Excerpted below are key new elements of the guidance that UK corporates may find useful in assessing their own compliance programmes:

  • Culture of Compliance
    • How often and how does the company measure its culture of compliance? Does the company seek input from all levels of employees to determine whether they perceive senior and middle management’s commitment to compliance?
    • What steps has the company taken in response to its measurement of the compliance culture?
  • Prior Weaknesses
    • What controls failed?
    • If policies or procedures should have prohibited the misconduct, were they effectively implemented, and have functions that had ownership of these policies and procedures been held accountable? [Previous guidance asked: “What controls failed or were absent that would have detected or prevented the misconduct? Are they there now?”]
  • Risk-Tailored Resource Allocation –
    • Does the company devote a disproportionate amount of time to policing low-risk areas instead of high-risk areas, such as questionable payments to third-party consultants, suspicious trading activity, or excessive discounts to resellers and distributors?
    • Does the company give greater scrutiny, as warranted, to high-risk transactions (for instance, a large-dollar contract with a government agency in a high-risk country) than more modest and routine hospitality and entertainment?
  • Updates and Revisions
    • Is the risk assessment current and subject to periodic review?
    • Have there been any updates to policies and procedures in light of lessons learned?
    • Do these updates account for risks discovered through misconduct or other problems with the compliance program?
  • Comprehensiveness
    • What efforts has the company made to monitor and implement policies and procedures that reflect and deal with the spectrum of risks it faces, including changes to the legal and regulatory landscape?
  • Form/Content/Effectiveness of Training
    • Has the training been offered in the form and language appropriate for the audience?
    • Is the training provided online or in-person (or both), and what is the company’s rationale for its choice?
    • Has the training addressed lessons learned from prior compliance incidents?
    • How has the company measured the effectiveness of the training?

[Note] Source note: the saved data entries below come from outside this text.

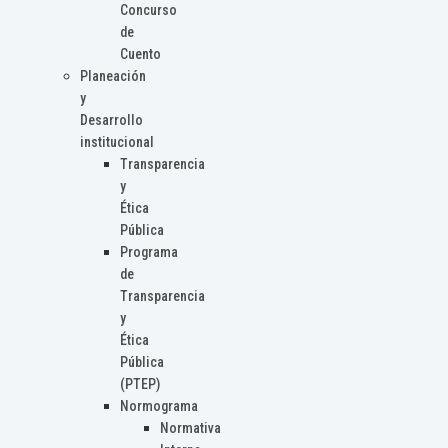
Concurso
de
Cuento
Planeación
y
Desarrollo
institucional
Transparencia
y
Ética
Pública
Programa
de
Transparencia
y
Ética
Pública
(PTEP)
Normograma
Normativa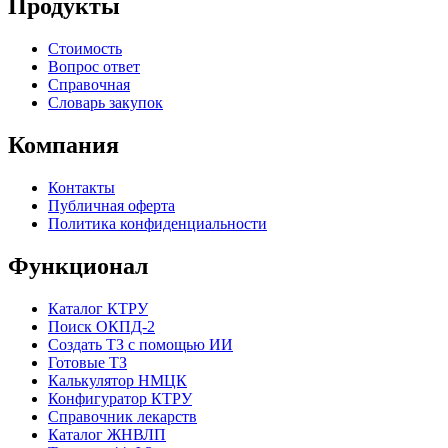
Продукты
Стоимость
Вопрос ответ
Справочная
Словарь закупок
Компания
Контакты
Публичная оферта
Политика конфиденциальности
Функционал
Каталог КТРУ
Поиск ОКПД-2
Создать ТЗ с помощью ИИ
Готовые ТЗ
Калькулятор НМЦК
Конфигуратор КТРУ
Справочник лекарств
Каталог ЖНВЛП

    • Have employees been tested on what they have learned? How has the company addressed employees who fail all or a portion of the testing?  [New language underlined.]
  • Properly Scoped Investigations by Qualified Personnel
    • How does the company determine which complaints or red flags merit further investigation?
    • How does the company ensure that investigations are properly scoped?
    • What steps does the company take to ensure investigations are independent, objective, appropriately conducted, and properly documented?
    • How does the company determine who should conduct an investigation, and who makes that determination? [New language underlined.]
  • Investigation Response
    • Does the company apply timing metrics to ensure responsiveness?
    • Does the company have a process for monitoring the outcome of investigations and ensuring accountability for the response to any findings or recommendations?  [Prior guidance on investigation response focused on identification of root causes, system vulnerabilities, and accountability lapses; process for responding to investigative findings; and how high up do investigative findings go.]
  • Resources and Tracking of Results
    • Are the reporting and investigating mechanisms sufficiently funded?
    • How has the company collected, tracked, analyzed, and used information from its reporting mechanisms?
    • Does the company periodically analyze the reports or investigation findings for patterns of misconduct or other red flags for compliance weaknesses?

UK corporates looking to scope and evaluate their compliance programs — particularly those with a multi-jurisdictional focus — can now look to this guidance for at least one regulator’s perspective on what would be considered “adequate procedures” or “reasonable procedures.”